The Israel Lobby and U.S. Foreign Policy (2007), co-authored with Professor Stephen Walt of Harvard

But other academics, especially Russia specialists, were not unsinkable like Mearsheimer, and they chose to be silent, to keep their heads down lest they be summarily fired for exposing themselves as ‘Russian agents.’

The lowest point in freedom of speech with respect to Russia may have come in December 2015. It was then that the daily digest of Russia-related articles distributed by email to American universities and private subscribers, Johnson’s Russia List (JRL) published an issue that consisted of 100% anti-Russian articles. JRL re-publishes only what academics, journalists and other experts publish day by day, and on that day in December there was not a single article on Russia and Putin which was not vituperous or fake news. I wrote about this issue in “A Christmas Present to Russia-Bashers from Johnson’s Russia List.” (Does Russia Have a Future? chapter 12)

By the way, I saw the very same dismal, stultifying anti-Russian form of McCarthyism at work in Germany in 2015 when I was a guest of the SPD (Socialists) think tank conference in the Taunus mountains. I described this in an article entitled “2015 Schlangenbad Dialogue: The East-West Confrontation in Microcosm” in Does Russia Have a Future? (chapter 62).

But, as they say, it is always darkest before dawn, and in the new year 2016 we saw that a thousand flowers bloom with respect to expert literature on Russia.  Why? Because that was the year of Donald Trump’s electoral campaign for the presidency. Trump said about Putin, about NATO and other holy of holies what ordinary mortals, not to mention timid by definition academics, dared not say, lest they find themselves out on the street, if not worse. Trump singlehandedly took on the McCarthyites in many domains, of which Russian affairs were just one. Trump did unwittingly and without any regard for intellectual freedom what Elon Musk has consciously sought to do with his takeover of Twitter. Take note: both defenders of free speech were-are Conservatives and the free-speech haters were Liberals-Progressives.

There has, of course, been backsliding towards McCarthyism as it applies to Russian affairs under Biden’s Democratic administration. Witness the whole “cancel Russia” campaign. I note that Columbia’s Harriman Institute is today, for all practical purposes, a center of Ukrainian studies while Russian studies are languishing in a ‘de-colonization’ purge of academics and courses.

To be sure, no one in the States today fears a midnight knock on the door by the Feds for questioning about his or her thoughts on Putin and his Special Military Operation. That cannot be said about Canada, where a certain former diplomat in the country’s Moscow embassy and widely read blogger on Russian affairs in the new millennium named Patrick Armstrong was pressured by intelligence operatives to fall silent ‘or else.’  He took their advice and closed his web platform. But then Canada has never had a Trump at the helm.
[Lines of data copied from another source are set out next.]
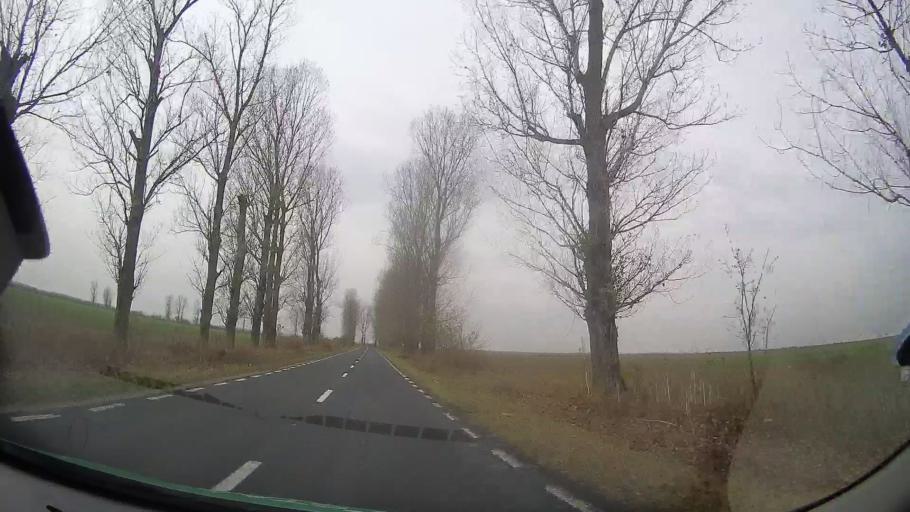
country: RO
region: Ilfov
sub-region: Comuna Gruiu
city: Lipia
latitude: 44.7232
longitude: 26.2759
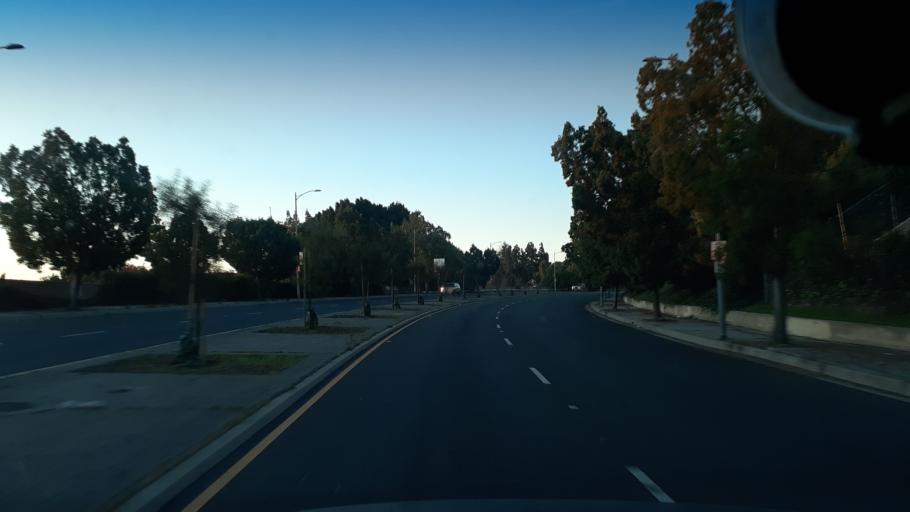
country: US
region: California
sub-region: Los Angeles County
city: San Pedro
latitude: 33.7409
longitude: -118.3107
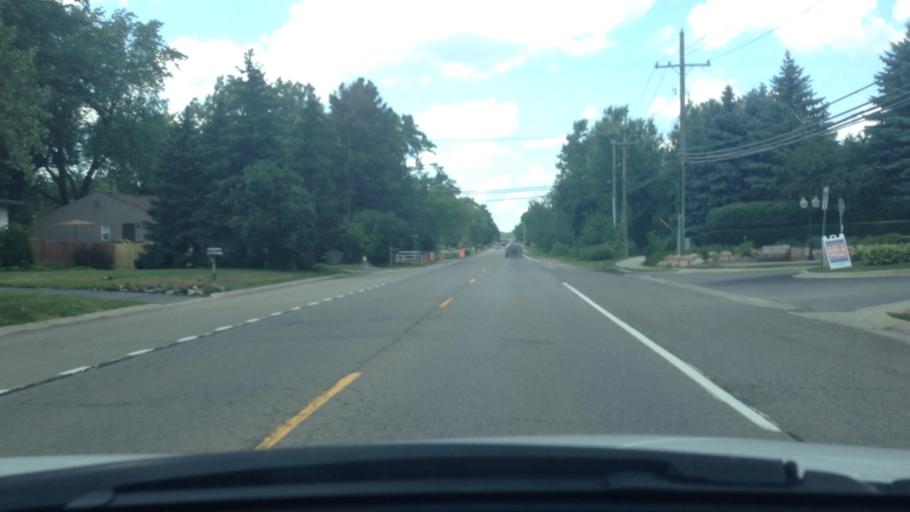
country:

In closing, for those who want to read an excellent insider’s account of how The New York Times management has consciously trampled on the principles expressed in the founders’ motto “all the news that’s fit to print” and became, as Steve Cohen wittily said, “all the news that fits” its Progressive Democrat biases, I heartily recommend an essay by the paper’s long time Op Ed page editor James Bennett, “When The New York Times lost its way.” When the New York Times lost its way




The complete disregard if not contempt for other sides to an issue is an essential foundation on which today’s McCarthyism is built.